U.S. Commandos Boost Numbers To Train Mexican Forces

WASHINGTON (AP) —

The Pentagon is stepping up aid for Mexico’s bloody drug war with a new U.S.-based special operations headquarters to teach Mexican security forces how to hunt drug cartels the same way special operations teams hunt al-Qaida, according to documents and interviews with several U.S. officials.

Such assistance could help newly elected Mexican President Enrique Pena Nieto establish a military force to focus on drug criminal networks that have terrorized Mexico’s northern states and threatened the Southwest border. Mexican officials say warring gangs have killed at least 70,000 people between 2006 and 2012.

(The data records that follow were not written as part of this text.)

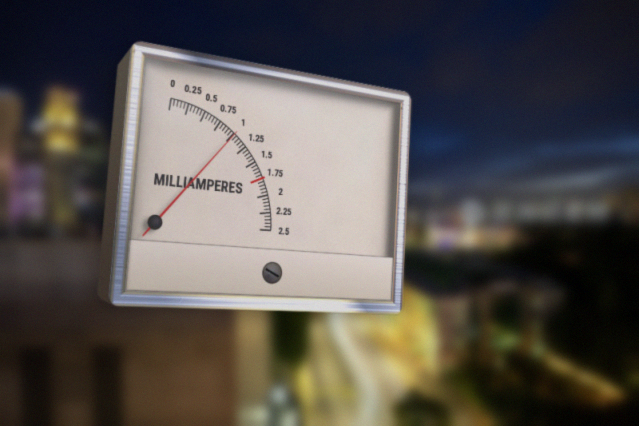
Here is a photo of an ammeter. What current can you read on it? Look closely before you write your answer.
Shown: 1 mA
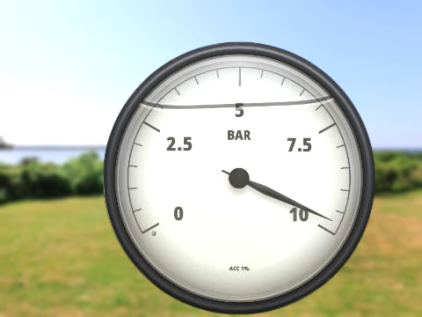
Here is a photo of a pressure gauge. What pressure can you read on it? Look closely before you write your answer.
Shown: 9.75 bar
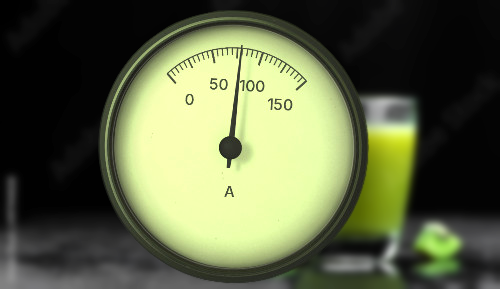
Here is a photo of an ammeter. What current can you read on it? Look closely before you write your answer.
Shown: 80 A
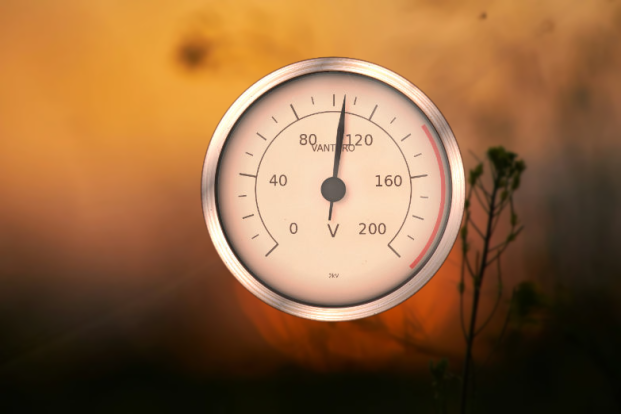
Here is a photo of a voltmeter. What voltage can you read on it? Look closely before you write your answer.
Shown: 105 V
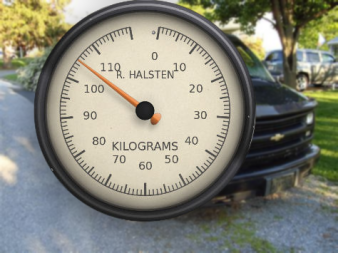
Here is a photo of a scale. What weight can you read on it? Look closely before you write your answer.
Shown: 105 kg
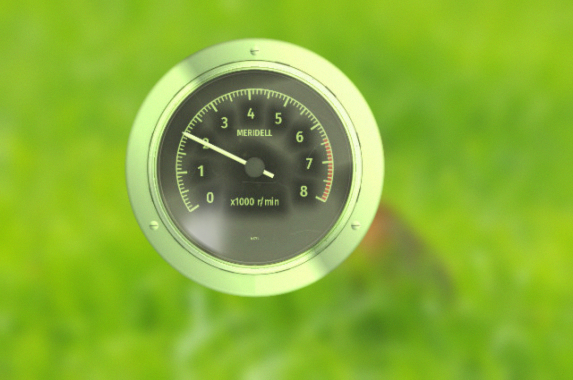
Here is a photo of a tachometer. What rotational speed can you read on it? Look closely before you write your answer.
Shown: 2000 rpm
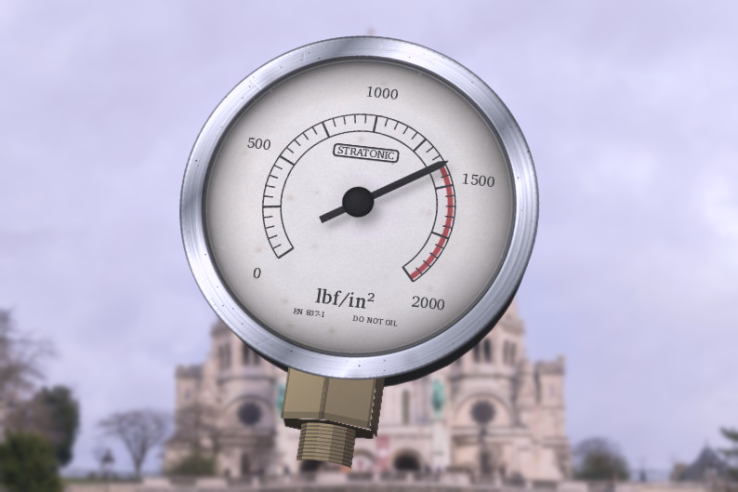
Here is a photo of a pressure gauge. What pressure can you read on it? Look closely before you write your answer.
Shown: 1400 psi
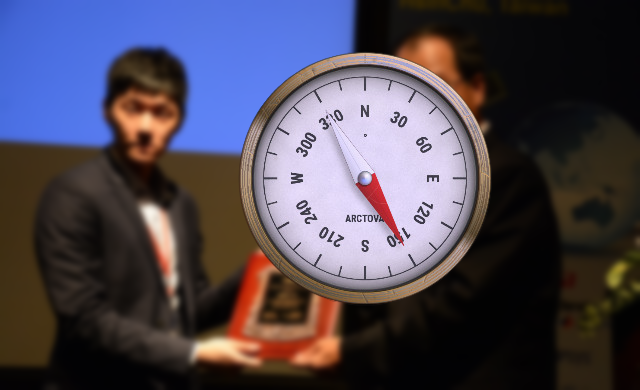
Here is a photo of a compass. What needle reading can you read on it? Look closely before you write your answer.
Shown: 150 °
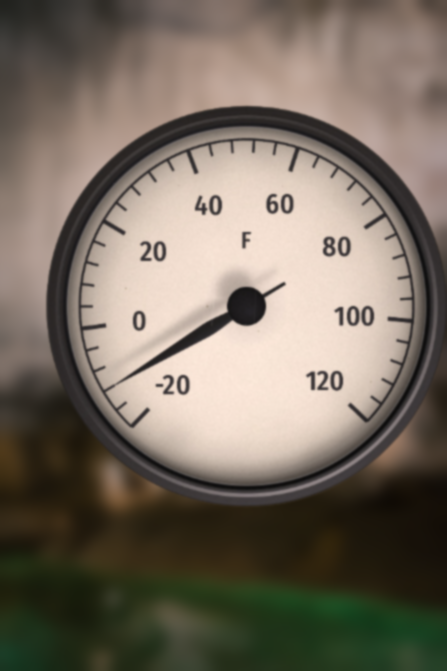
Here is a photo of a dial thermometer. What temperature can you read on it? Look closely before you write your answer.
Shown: -12 °F
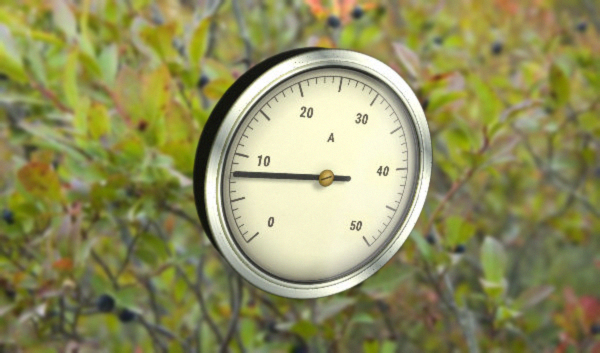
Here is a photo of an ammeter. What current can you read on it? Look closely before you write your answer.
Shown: 8 A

Based at the U.S. Northern Command in Colorado, Special Operations Command-North will build on a commando program that has brought Mexican military, intelligence and law enforcement officials to study U.S. counterterrorist operations from the U.S. to the war zones, to show them how special operations troops built an interagency network to target al-Qaida mastermind Osama bin Laden and his followers.

The special operations team in Northcom will be turned into a new headquarters, established in a Dec. 31 memo signed by Defense Secretary Leon Panetta, that will be led by a general instead of a colonel. This move gives the group more autonomy, and the number of people could eventually triple from 30 to 150, meaning the headquarters could expand its training missions with the Mexicans even though no new money is being assigned to the mission.

The special operations program has already helped Mexican officials set up their own intelligence center in Mexico City to target criminal networks, patterned after similar centers in war zones built to target al-Qaida in Afghanistan and Iraq, two current U.S. officials said.